Maker Alessandro Grossi sent us this great DIY build for a 3D scanner built using a laser, a DSLR, and an Arduino controller. Allesandro is a Mechanical Engineer, holding a Ph.D. in product design. His day job involves helping designers and manufacturing firms develop and optimize products by means of FEM analisys and Computational fluid dynamics. This is just what he does for fun. You can read about the 3D laser scanner and more on his own site, metaingegneria.com.
Here’s Alessadro’s project description:
A line laser is a laser equipped with a cylindrical lens, in this case I used a red laser, but other colors can be used, like green or blue. The lens opens the beam shaping it into a plane. The one I used in this experiment is characterized by a nominal power of 100mW (not up to standard in Italy, I think the max allowed power is 5mW) but the beam does not remain focused in a single ray, it is extended in a plane, so the intensity quickly drops below dangerous levels.
The principle behind this scanner is the typical of a line scanner. A laser beam intercepts the object to be measured and a camera, positioned at a known angle and distance shoots a series of images. With some trigonometry considerations and optic laws it is relatively easy to reconstruct the Zeta dimension, the measurement of the distance between the object and the camera.

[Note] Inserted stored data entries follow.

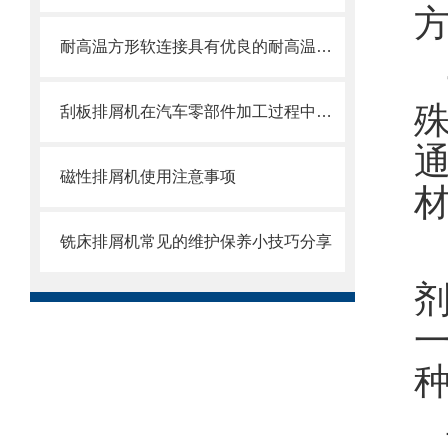
耐高温方形软连接具有优良的耐高温、耐腐蚀和密封性能
刮板排屑机在汽车零部件加工过程中的作用
磁性排屑机使用注意事项
铣床排屑机常见的维护保养小技巧分享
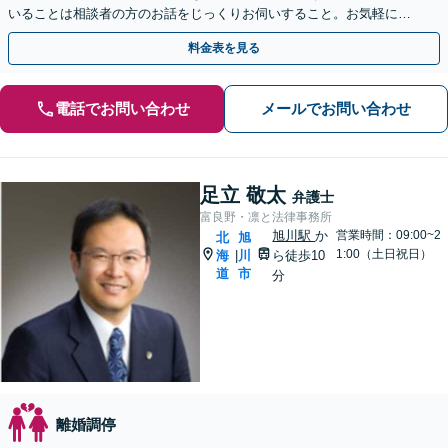
いることは相談者の方のお話をじっくりお伺いすること。お気軽にご
相談ください【初回40分無料相談】
料金表を見る
電話でお問い合わせ
メールでお問い合わせ
足立 敬太
弁護士
富良野・凛と法律事務所
旭川駅
か
営業時間：09:00~2
北
旭
1:00（土日祝日）
海
川
ら徒歩10
|
道
市
分
離婚調停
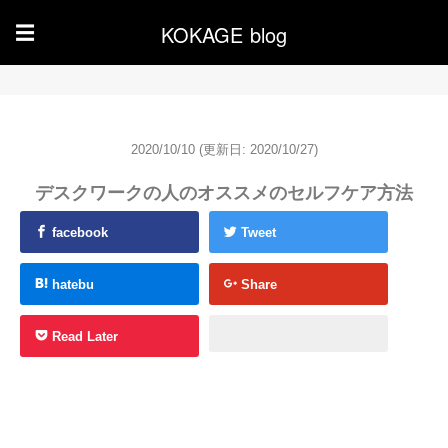
KOKAGE blog
☰
2020/10/10
(更新日: 2020/10/27)
デスクワークの人のオススメのセルフケア方法
facebook
Tweet
hatebu
Share
Read Later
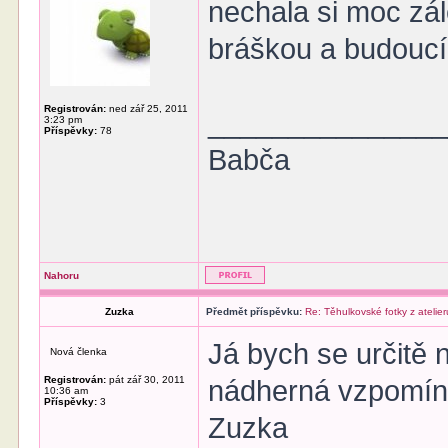
nechala si moc zále
bráškou a budoucí
Registrován:
ned zář 25, 2011
______________
3:23 pm
Příspěvky:
78
Babča
Nahoru
Zuzka
Předmět příspěvku:
Re: Těhulkovské fotky z atelier
Já bych se určitě n
Nová členka
Registrován:
pát zář 30, 2011
nádherná vzpomín
10:36 am
Příspěvky:
3
Zuzka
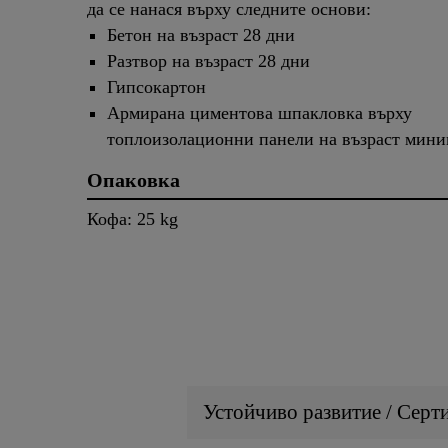
да се нанася върху следните основи:
Бетон на възраст 28 дни
Разтвор на възраст 28 дни
Гипсокартон
Армирана циментова шпакловка върху
топлоизолационни панели на възраст мини
Опаковка
Кофа: 25 kg
Устойчиво развитие / Серт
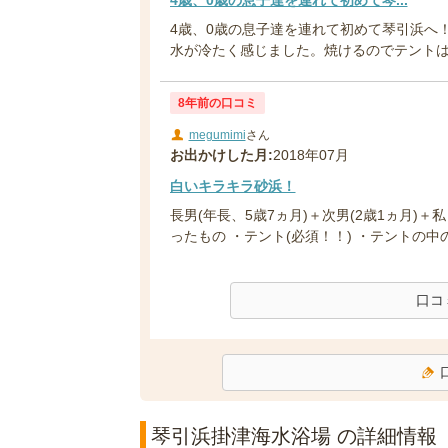
4歳、0歳の息子達を連れて初めて琴引浜へ
水が冷たく感じました。焼けるのでテントは必
8年前の口コミ
megumimi
さん
お出かけした月:
2018年07月
白いキラキラ砂浜！
長男(年長、5歳7ヵ月)＋次男(2歳1ヵ月)＋
ったもの ・テント(必須！！) ・テントの中の.
口コ
琴引浜掛津海水浴場 の詳細情報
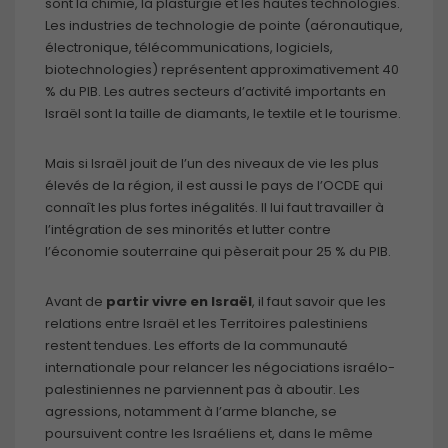
sont la chimie, la plasturgie et les hautes technologies.
Les industries de technologie de pointe (aéronautique,
électronique, télécommunications, logiciels,
biotechnologies) représentent approximativement 40
% du PIB. Les autres secteurs d’activité importants en
Israël sont la taille de diamants, le textile et le tourisme.
Mais si Israël jouit de l’un des niveaux de vie les plus
élevés de la région, il est aussi le pays de l’OCDE qui
connaît les plus fortes inégalités. Il lui faut travailler à
l’intégration de ses minorités et lutter contre
l’économie souterraine qui pèserait pour 25 % du PIB.
Avant de
partir vivre en Israël
, il faut savoir que les
relations entre Israël et les Territoires palestiniens
restent tendues. Les efforts de la communauté
internationale pour relancer les négociations israélo-
palestiniennes ne parviennent pas à aboutir. Les
agressions, notamment à l’arme blanche, se
poursuivent contre les Israéliens et, dans le même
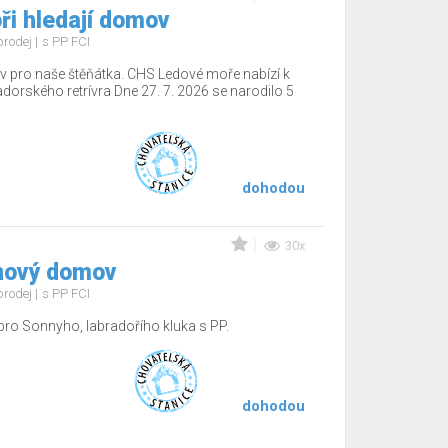
ři hledají domov
prodej
s PP FCI
 pro naše štěňátka. CHS Ledové moře nabízí k
adorského retrívra Dne 27. 7. 2026 se narodilo 5
dohodou
30x
nový domov
prodej
s PP FCI
o Sonnyho, labradořího kluka s PP.
dohodou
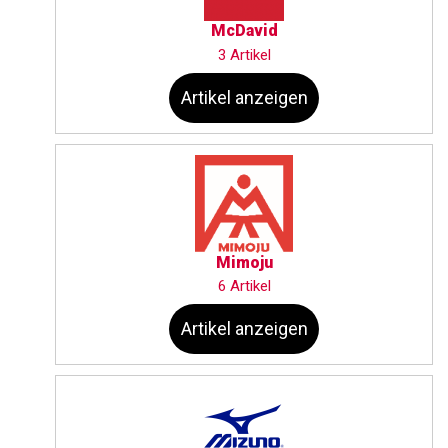
McDavid
3 Artikel
Artikel anzeigen
Mimoju
6 Artikel
Artikel anzeigen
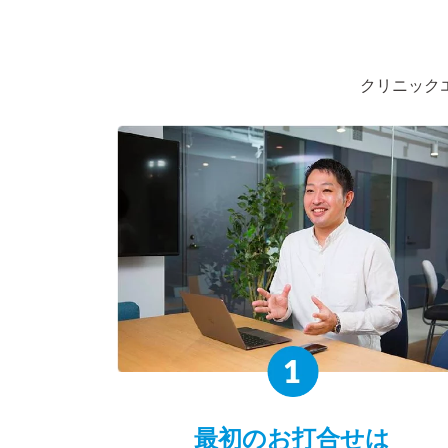
クリニック
最初のお打合せは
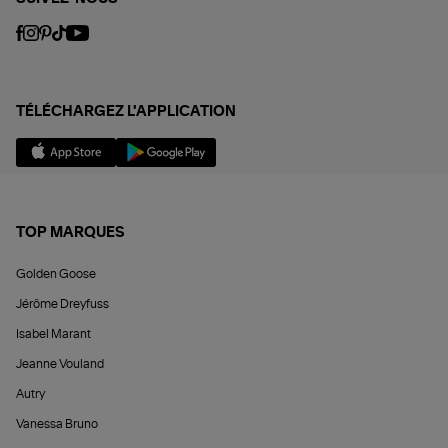
TÉLÉCHARGEZ L'APPLICATION
TOP MARQUES
Golden Goose
Jérôme Dreyfuss
Isabel Marant
Jeanne Vouland
Autry
Vanessa Bruno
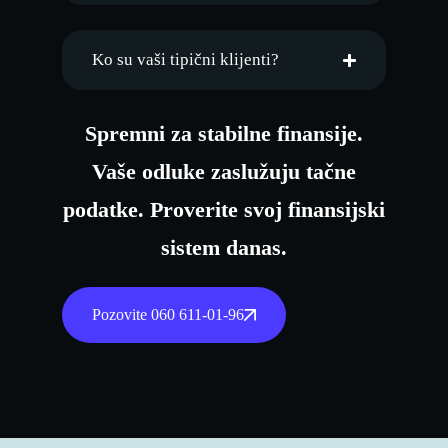
Ko su vaši tipični klijenti?
Spremni za stabilne finansije.
Vaše odluke zaslužuju tačne
podatke. Proverite svoj finansijski
sistem danas.
Pozovite 060 611-01-96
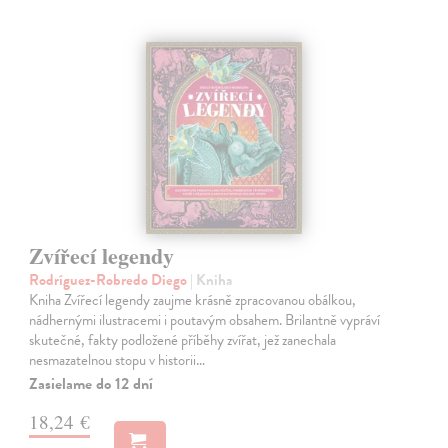
Zvířecí legendy
Rodríguez-Robredo Diego
| Kniha
Kniha Zvířecí legendy zaujme krásně zpracovanou obálkou,
nádhernými ilustracemi i poutavým obsahem. Brilantně vypráví
skutečné, fakty podložené příběhy zvířat, jež zanechala
nesmazatelnou stopu v historii…
Zasielame do 12 dní
18,24 €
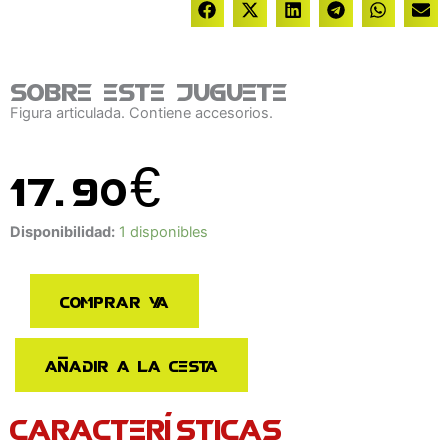
Sobre este juguete
Figura articulada. Contiene accesorios.
17.90
€
Figura
Disponibilidad:
1 disponibles
Masterverse
Sun
Comprar ya
Man
Rulers
of
Añadir a la cesta
the
Sun
CARACTERÍSTICAS
Masters
of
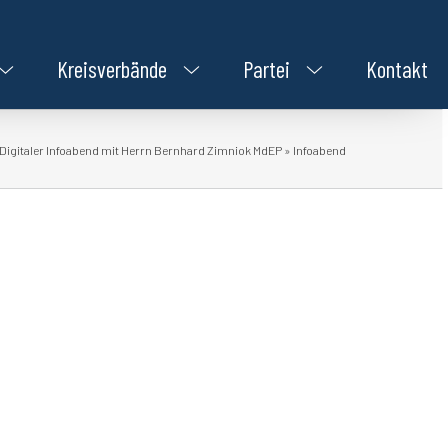
Kreisverbände
Partei
Kontakt
Digitaler Infoabend mit Herrn Bernhard Zimniok MdEP
»
Infoabend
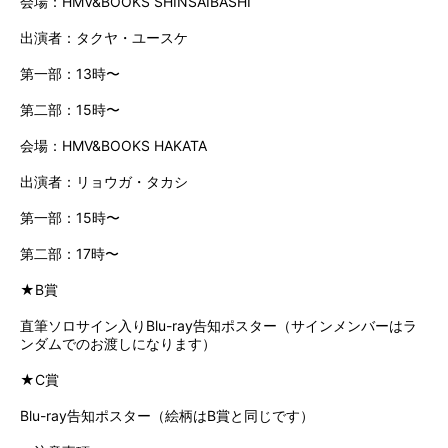
会場：HMV&BOOKS SHINSAIBASHI
出演者：タクヤ・ユースケ
第一部：13時〜
第二部：15時〜
会場：HMV&BOOKS HAKATA
出演者：リョウガ・タカシ
第一部：15時〜
第二部：17時〜
★B賞
直筆ソロサイン入りBlu-ray告知ポスター（サインメンバーはラ
ンダムでのお渡しになります）
★C賞
Blu-ray告知ポスター（絵柄はB賞と同じです）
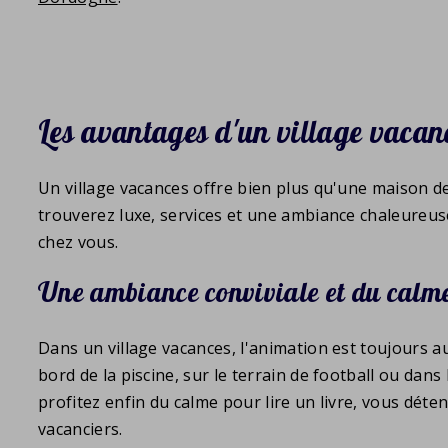
Les avantages d'un village vaca
Un village vacances offre bien plus qu'une maison d
trouverez luxe, services et une ambiance chaleure
chez vous.
Une ambiance conviviale et du calme
Dans un village vacances, l'animation est toujours 
bord de la piscine, sur le terrain de football ou dans
profitez enfin du calme pour lire un livre, vous déten
vacanciers.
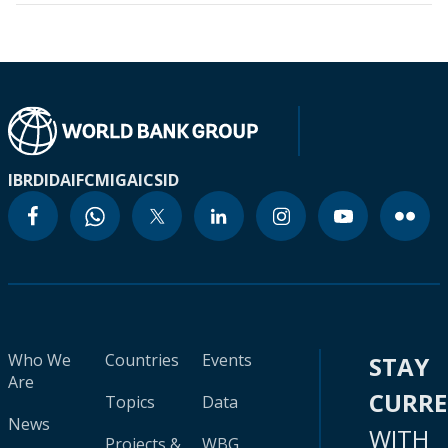
IBRD
IDA
IFC
MIGA
ICSID
Who We
Countries
Events
STAY
Are
CURR
Topics
Data
News
WITH
Projects &
WBG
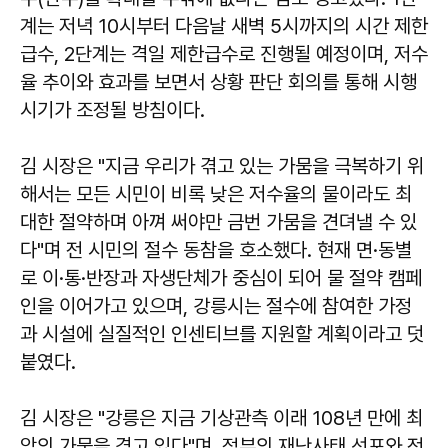
계는 저녁 10시부터 다음날 새벽 5시까지의 시간 제한
급수, 2단계는 격일 제한급수로 진행될 예정이며, 저수
율 추이와 효과를 보면서 상황 판단 회의를 통해 시행
시기가 조정될 방침이다.
김 시장은 "지금 우리가 겪고 있는 가뭄을 극복하기 위
해서는 모든 시민이 비록 낮은 저수율의 물이라도 최
대한 절약하며 아껴 써야만 금번 가뭄을 견뎌낼 수 있
다"며 전 시민의 절수 동참을 호소했다. 현재 면·동별
로 이·통·반장과 자생단체가 중심이 되어 물 절약 캠페
인을 이어가고 있으며, 강릉시는 절수에 참여한 가정
과 시설에 실질적인 인센티브를 지원할 계획이라고 덧
붙였다.
김 시장은 "강릉은 지금 기상관측 이래 108년 만에 최
악의 가뭄을 겪고 있다"며, 정부의 재난사태 선포와 전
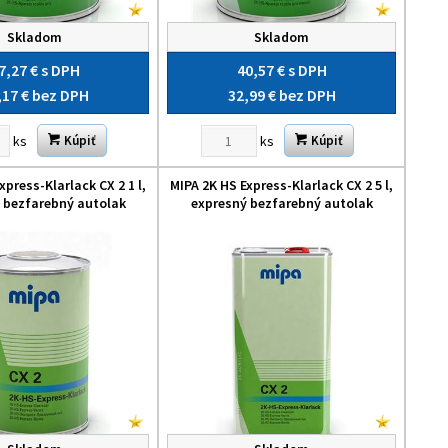
Skladom
Skladom
7,27 €
s DPH
40,57 €
s DPH
,17 €
bez DPH
32,99 €
bez DPH
ks
ks
Kúpiť
Kúpiť
xpress-Klarlack CX 2 1 l,
MIPA 2K HS Express-Klarlack CX 2 5 l,
 bezfarebný autolak
expresný bezfarebný autolak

Commercial systems based on this principle, named line scanner or profilometers, are used in industries and are typically characterized by a high frame rate (even 200 or more frames per second) and a strength suitable for industrial uses. An industrial profilometer price ranges from a few thousand Euros to several tens of thousands of Euros. The cost of the components for the system I propose here does not exceed 100/150 €, if you already have an SLR.